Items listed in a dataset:
☆ ☆ ☆ ☆ ☆ ☆ ☆
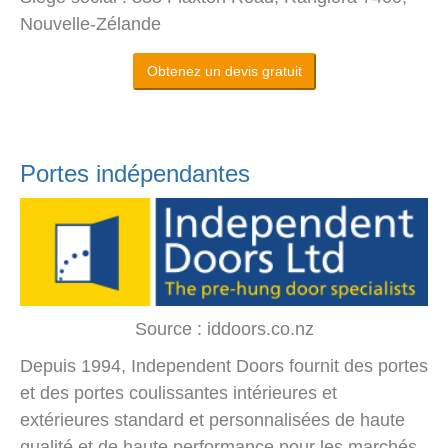
Nouvelle-Zélande
Obtenez un devis gratuit
Portes indépendantes
Source : iddoors.co.nz
Depuis 1994, Independent Doors fournit des portes
et des portes coulissantes intérieures et
extérieures standard et personnalisées de haute
qualité et de haute performance pour les marchés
☆ ☆ ☆ ☆ ☆ ☆ ☆
### What you will do
Please write out the data above again with every "haute" swapped for "grande" and nothing else changed. Leave the pictures out.

### The completed task
Nouvelle-Zélande
Obtenez un devis gratuit
Portes indépendantes
Source : iddoors.co.nz
Depuis 1994, Independent Doors fournit des portes
et des portes coulissantes intérieures et
extérieures standard et personnalisées de grande
qualité et de grande performance pour les marchés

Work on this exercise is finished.